- [Task item]:
Check each line of the records below and collect those that include the word "zimnej".

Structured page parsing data

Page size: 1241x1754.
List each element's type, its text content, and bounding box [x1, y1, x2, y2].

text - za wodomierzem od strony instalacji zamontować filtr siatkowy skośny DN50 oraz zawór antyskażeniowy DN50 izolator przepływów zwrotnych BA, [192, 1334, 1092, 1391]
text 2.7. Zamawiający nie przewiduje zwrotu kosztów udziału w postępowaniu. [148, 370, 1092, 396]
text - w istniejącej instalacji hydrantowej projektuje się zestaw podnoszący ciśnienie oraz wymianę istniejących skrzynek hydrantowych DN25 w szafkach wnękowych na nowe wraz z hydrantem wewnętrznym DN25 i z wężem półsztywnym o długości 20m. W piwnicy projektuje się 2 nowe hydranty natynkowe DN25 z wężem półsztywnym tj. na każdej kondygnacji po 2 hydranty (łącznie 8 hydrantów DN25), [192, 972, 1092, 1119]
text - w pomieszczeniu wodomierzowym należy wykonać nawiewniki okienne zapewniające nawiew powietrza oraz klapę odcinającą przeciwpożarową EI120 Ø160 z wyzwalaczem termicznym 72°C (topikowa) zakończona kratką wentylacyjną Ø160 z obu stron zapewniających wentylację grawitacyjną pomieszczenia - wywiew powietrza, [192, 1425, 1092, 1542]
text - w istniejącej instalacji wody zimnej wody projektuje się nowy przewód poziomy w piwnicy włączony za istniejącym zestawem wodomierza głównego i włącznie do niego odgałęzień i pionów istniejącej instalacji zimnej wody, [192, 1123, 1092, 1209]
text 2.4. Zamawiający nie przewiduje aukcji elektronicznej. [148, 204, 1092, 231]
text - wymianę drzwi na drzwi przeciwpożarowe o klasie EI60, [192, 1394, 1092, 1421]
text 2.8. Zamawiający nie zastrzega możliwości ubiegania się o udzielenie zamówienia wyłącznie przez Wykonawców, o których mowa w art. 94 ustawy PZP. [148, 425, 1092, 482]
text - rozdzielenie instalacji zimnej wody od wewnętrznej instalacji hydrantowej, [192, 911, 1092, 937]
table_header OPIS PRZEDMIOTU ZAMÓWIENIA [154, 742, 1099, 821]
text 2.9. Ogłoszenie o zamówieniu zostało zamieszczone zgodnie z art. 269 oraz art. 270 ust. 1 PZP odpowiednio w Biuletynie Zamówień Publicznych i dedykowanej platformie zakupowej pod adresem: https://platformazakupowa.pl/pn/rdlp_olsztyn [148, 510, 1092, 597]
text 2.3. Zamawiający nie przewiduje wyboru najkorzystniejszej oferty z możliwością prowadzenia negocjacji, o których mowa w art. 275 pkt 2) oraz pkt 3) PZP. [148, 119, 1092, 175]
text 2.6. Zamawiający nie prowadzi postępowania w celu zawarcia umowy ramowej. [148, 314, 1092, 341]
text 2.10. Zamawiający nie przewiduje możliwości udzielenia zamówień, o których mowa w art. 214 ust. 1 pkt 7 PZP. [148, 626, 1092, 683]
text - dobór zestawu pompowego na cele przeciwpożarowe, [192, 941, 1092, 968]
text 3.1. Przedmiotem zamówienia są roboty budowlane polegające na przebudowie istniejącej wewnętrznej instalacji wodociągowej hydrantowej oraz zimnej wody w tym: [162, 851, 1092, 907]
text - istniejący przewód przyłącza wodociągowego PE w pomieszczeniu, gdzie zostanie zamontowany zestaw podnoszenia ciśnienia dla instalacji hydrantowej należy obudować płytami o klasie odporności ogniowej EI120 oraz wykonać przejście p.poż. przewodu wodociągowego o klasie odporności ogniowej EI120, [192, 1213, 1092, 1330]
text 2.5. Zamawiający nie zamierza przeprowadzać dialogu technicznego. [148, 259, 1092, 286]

- [Task result]:
text - w istniejącej instalacji wody zimnej wody projektuje się nowy przewód poziomy w piwnicy włączony za istniejącym zestawem wodomierza głównego i włącznie do niego odgałęzień i pionów istniejącej instalacji zimnej wody, [192, 1123, 1092, 1209]
text - rozdzielenie instalacji zimnej wody od wewnętrznej instalacji hydrantowej, [192, 911, 1092, 937]
text 3.1. Przedmiotem zamówienia są roboty budowlane polegające na przebudowie istniejącej wewnętrznej instalacji wodociągowej hydrantowej oraz zimnej wody w tym: [162, 851, 1092, 907]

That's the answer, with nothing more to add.